Integration is a fundamental tool in calculus that is used to find the area under a curve, among other applications. In the case of a double integral, such as
\[\int_{0}^{2} \int_{0}^{1}(3 x+4 y) d y d x \],
multiple integration techniques can be applied to evaluate the integral. One common technique is to first treat any variables not related to the integration variable as constants, as was demonstrated in the exercise solution here. This method tackles the integration process in layers, starting from the innermost integral and working outward.

In this example, during the evaluation of the inner integral with respect to \(y\), \(x\) is considered as a constant, thereby simplifying the process. Then, the integrand
\(3x + 4y\)
is integrated with respect to \(y\), yielding a function of \(x\) alone. This process is repeated for the outer integral, integrating the resulting expression with respect to \(x\). This layer-by-layer approach is particularly useful for functions that are separable in their variables, such as polynomials, exponentials, and trigonometric functions.

A definite integral has specific limits or 'bounds' of integration, and it represents the accumulation of quantities like area or volume, depending on the dimensionality. In the given exercise, we encounter a double definite integral with bounds from \(0\) to \(1\) for \(y\) and from \(0\) to \(2\) for \(x\).

When evaluated, a definite integral produces a numerical value, as opposed to an indefinite integral, which results in a function plus an arbitrary constant. For the inner integral, we integrated \(3x+4y\) with respect to \(y\) and applied the bounds \(0\) to \(1\). Then for the outer integral, we integrated with respect to \(x\), applying the bounds \(0\) to \(2\), which ultimately yielded the numerical solution \(10\).

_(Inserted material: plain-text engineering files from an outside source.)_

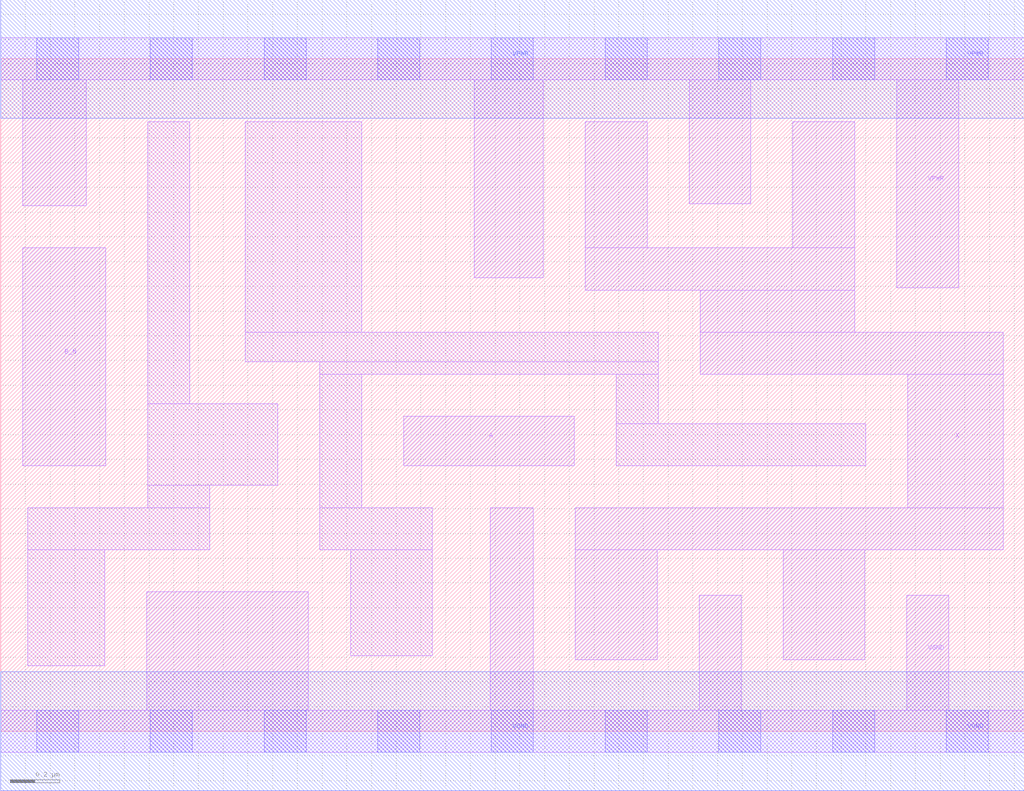
<source format=lef>
# Copyright 2020 The SkyWater PDK Authors
#
# Licensed under the Apache License, Version 2.0 (the "License");
# you may not use this file except in compliance with the License.
# You may obtain a copy of the License at
#
#     https://www.apache.org/licenses/LICENSE-2.0
#
# Unless required by applicable law or agreed to in writing, software
# distributed under the License is distributed on an "AS IS" BASIS,
# WITHOUT WARRANTIES OR CONDITIONS OF ANY KIND, either express or implied.
# See the License for the specific language governing permissions and
# limitations under the License.
#
# SPDX-License-Identifier: Apache-2.0

VERSION 5.7 ;
  NAMESCASESENSITIVE ON ;
  NOWIREEXTENSIONATPIN ON ;
  DIVIDERCHAR "/" ;
  BUSBITCHARS "[]" ;
UNITS
  DATABASE MICRONS 200 ;
END UNITS
MACRO sky130_fd_sc_hd__or2b_4
  CLASS CORE ;
  SOURCE USER ;
  FOREIGN sky130_fd_sc_hd__or2b_4 ;
  ORIGIN  0.000000  0.000000 ;
  SIZE  4.140000 BY  2.720000 ;
  SYMMETRY X Y R90 ;
  SITE unithd ;
  PIN A
    ANTENNAGATEAREA  0.247500 ;
    DIRECTION INPUT ;
    USE SIGNAL ;
    PORT
      LAYER li1 ;
        RECT 1.630000 1.075000 2.320000 1.275000 ;
    END
  END A
  PIN B_N
    ANTENNAGATEAREA  0.126000 ;
    DIRECTION INPUT ;
    USE SIGNAL ;
    PORT
      LAYER li1 ;
        RECT 0.090000 1.075000 0.425000 1.955000 ;
    END
  END B_N
  PIN X
    ANTENNADIFFAREA  0.891000 ;
    DIRECTION OUTPUT ;
    USE SIGNAL ;
    PORT
      LAYER li1 ;
        RECT 2.325000 0.290000 2.655000 0.735000 ;
        RECT 2.325000 0.735000 4.055000 0.905000 ;
        RECT 2.365000 1.785000 3.455000 1.955000 ;
        RECT 2.365000 1.955000 2.615000 2.465000 ;
        RECT 2.830000 1.445000 4.055000 1.615000 ;
        RECT 2.830000 1.615000 3.455000 1.785000 ;
        RECT 3.165000 0.290000 3.495000 0.735000 ;
        RECT 3.205000 1.955000 3.455000 2.465000 ;
        RECT 3.670000 0.905000 4.055000 1.445000 ;
    END
  END X
  PIN VGND
    DIRECTION INOUT ;
    SHAPE ABUTMENT ;
    USE GROUND ;
    PORT
      LAYER li1 ;
        RECT 0.000000 -0.085000 4.140000 0.085000 ;
        RECT 0.590000  0.085000 1.245000 0.565000 ;
        RECT 1.980000  0.085000 2.155000 0.905000 ;
        RECT 2.825000  0.085000 2.995000 0.550000 ;
        RECT 3.665000  0.085000 3.835000 0.550000 ;
      LAYER mcon ;
        RECT 0.145000 -0.085000 0.315000 0.085000 ;
        RECT 0.605000 -0.085000 0.775000 0.085000 ;
        RECT 1.065000 -0.085000 1.235000 0.085000 ;
        RECT 1.525000 -0.085000 1.695000 0.085000 ;
        RECT 1.985000 -0.085000 2.155000 0.085000 ;
        RECT 2.445000 -0.085000 2.615000 0.085000 ;
        RECT 2.905000 -0.085000 3.075000 0.085000 ;
        RECT 3.365000 -0.085000 3.535000 0.085000 ;
        RECT 3.825000 -0.085000 3.995000 0.085000 ;
      LAYER met1 ;
        RECT 0.000000 -0.240000 4.140000 0.240000 ;
    END
  END VGND
  PIN VPWR
    DIRECTION INOUT ;
    SHAPE ABUTMENT ;
    USE POWER ;
    PORT
      LAYER li1 ;
        RECT 0.000000 2.635000 4.140000 2.805000 ;
        RECT 0.090000 2.125000 0.345000 2.635000 ;
        RECT 1.915000 1.835000 2.195000 2.635000 ;
        RECT 2.785000 2.135000 3.035000 2.635000 ;
        RECT 3.625000 1.795000 3.875000 2.635000 ;
      LAYER mcon ;
        RECT 0.145000 2.635000 0.315000 2.805000 ;
        RECT 0.605000 2.635000 0.775000 2.805000 ;
        RECT 1.065000 2.635000 1.235000 2.805000 ;
        RECT 1.525000 2.635000 1.695000 2.805000 ;
        RECT 1.985000 2.635000 2.155000 2.805000 ;
        RECT 2.445000 2.635000 2.615000 2.805000 ;
        RECT 2.905000 2.635000 3.075000 2.805000 ;
        RECT 3.365000 2.635000 3.535000 2.805000 ;
        RECT 3.825000 2.635000 3.995000 2.805000 ;
      LAYER met1 ;
        RECT 0.000000 2.480000 4.140000 2.960000 ;
    END
  END VPWR
  OBS
    LAYER li1 ;
      RECT 0.110000 0.265000 0.420000 0.735000 ;
      RECT 0.110000 0.735000 0.845000 0.905000 ;
      RECT 0.595000 0.905000 0.845000 0.995000 ;
      RECT 0.595000 0.995000 1.120000 1.325000 ;
      RECT 0.595000 1.325000 0.765000 2.465000 ;
      RECT 0.990000 1.495000 2.660000 1.615000 ;
      RECT 0.990000 1.615000 1.460000 2.465000 ;
      RECT 1.290000 0.735000 1.745000 0.905000 ;
      RECT 1.290000 0.905000 1.460000 1.445000 ;
      RECT 1.290000 1.445000 2.660000 1.495000 ;
      RECT 1.415000 0.305000 1.745000 0.735000 ;
      RECT 2.490000 1.075000 3.500000 1.245000 ;
      RECT 2.490000 1.245000 2.660000 1.445000 ;
  END
END sky130_fd_sc_hd__or2b_4

</source>
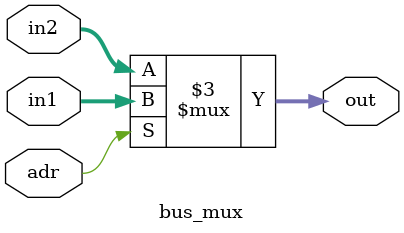
<source format=v>
`timescale 1ns/1ps
module bus_mux (
	input adr,
	input [31:0] in1,
	input [31:0] in2,
	output reg [31:0] out);

always @(*)begin
	if(adr)
		out = in1;
	else
		out = in2;
end

endmodule


</source>
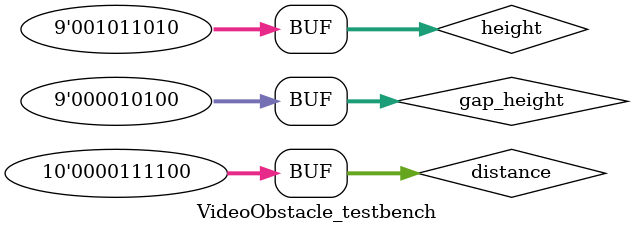
<source format=sv>
/**
 * Map the obstacle's distance into VGA coordinates. Obstacles are 80 units
 * wide.
 *
 * Inputs:
 *   distance: The distance of the obstacle from position 0.
 *   height: The height of the obstacle.
 *   gap_height: The gap between ends of the obstacle.
 *
 * Outputs:
 *   x_min: The smallest x value where the obstacle should be shown.
 *   x_max: The largest VGA x value.
 *   bottom_y_min: The smallest VGA y value for the bottom of the obstacle.
 *   bottom_y_max: The largest VGA y value.
 *   top_y_min: The smallest VGA x value for the top of the obstacle.
 *   top_y_max: The largest VGA y value.
 */
module VideoObstacle(
    distance, height, gap_height,
    x_min, x_max, bottom_y_min, bottom_y_max, top_y_min, top_y_max);
  input logic [9:0] distance;
  input logic [8:0] height, gap_height;
  output logic [9:0] x_min, x_max;
  output logic [8:0] bottom_y_min, bottom_y_max, top_y_min, top_y_max;

  assign x_max = distance;
  assign bottom_y_min = Constants::VGA_HEIGHT - height;
  assign bottom_y_max = Constants::VGA_HEIGHT;
  assign top_y_min = 9'd0;
  assign top_y_max = Constants::VGA_HEIGHT - (height + gap_height);

  always_comb begin
    if (distance <= Constants::OBSTACLE_VGA_WIDTH)
      x_min = 10'd0;
    else begin
      x_min = distance - Constants::OBSTACLE_VGA_WIDTH;
    end
  end
endmodule: VideoObstacle

/**
 * Testbench for the VideoObstacle module.
 */
module VideoObstacle_testbench();
  logic [9:0] distance, x_min, x_max;
  logic [8:0] height, gap_height;
  logic [8:0] bottom_y_min, bottom_y_max, top_y_min, top_y_max;

  VideoObstacle dut(
      .distance, .height, .gap_height,
      .x_min, .x_max, .bottom_y_min, .bottom_y_max, .top_y_min, .top_y_max);

  initial begin
    distance = 10'd20;  height = 9'd50; gap_height = 9'd10; #10;
    distance = 10'd40;  height = 9'd50; gap_height = 9'd10; #10;
    distance = 10'd60;  height = 9'd90; gap_height = 9'd10; #10;
    distance = 10'd20;  height = 9'd50; gap_height = 9'd20; #10;
    distance = 10'd40;  height = 9'd50; gap_height = 9'd20; #10;
    distance = 10'd60;  height = 9'd90; gap_height = 9'd20; #10;
  end
endmodule: VideoObstacle_testbench

</source>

• The evaluation of the outer integral is done after substituting the bounds of the inner integral.
• It encapsulates the area of the region described by the bounds of integration.

In practice, finding the definite integral is highly dependent on the bounds of integration, and close attention must be paid to these bounds to ensure an accurate result.

Visualizing the region of integration is a crucial step in evaluating double integrals, as it provides insight into the geometry of the problem. Sketching the region helps to verify the correct application of the limits of integration.

In our example, the region of integration is a rectangle in the \(xy\)-plane defined by the bounds \(0\) ≤ \(x\) ≤ \(2\) and \(0\) ≤ \(y\) ≤ \(1\). The four vertices of this rectangle are \((0,0)\), \((2,0)\), \((2,1)\), and \((0,1)\). It is essential to ensure that the sketch is accurate, as a misunderstanding of the region can lead to errors in the setup and execution of the integral.

Benefits of Sketching the Region:

• Serves as a visual aid in understanding the limits of integration.
• Allows for the identification of symmetries and geometrical properties that might simplify the integration process.
• Is helpful for recognizing instances where alternative methods like polar, cylindrical, or spherical coordinates may be beneficial.

For more complex regions, sketching becomes even more pivotal. It provides a reference for setting up iterated integrals, choosing the order of integration, and applying the appropriate integration technique.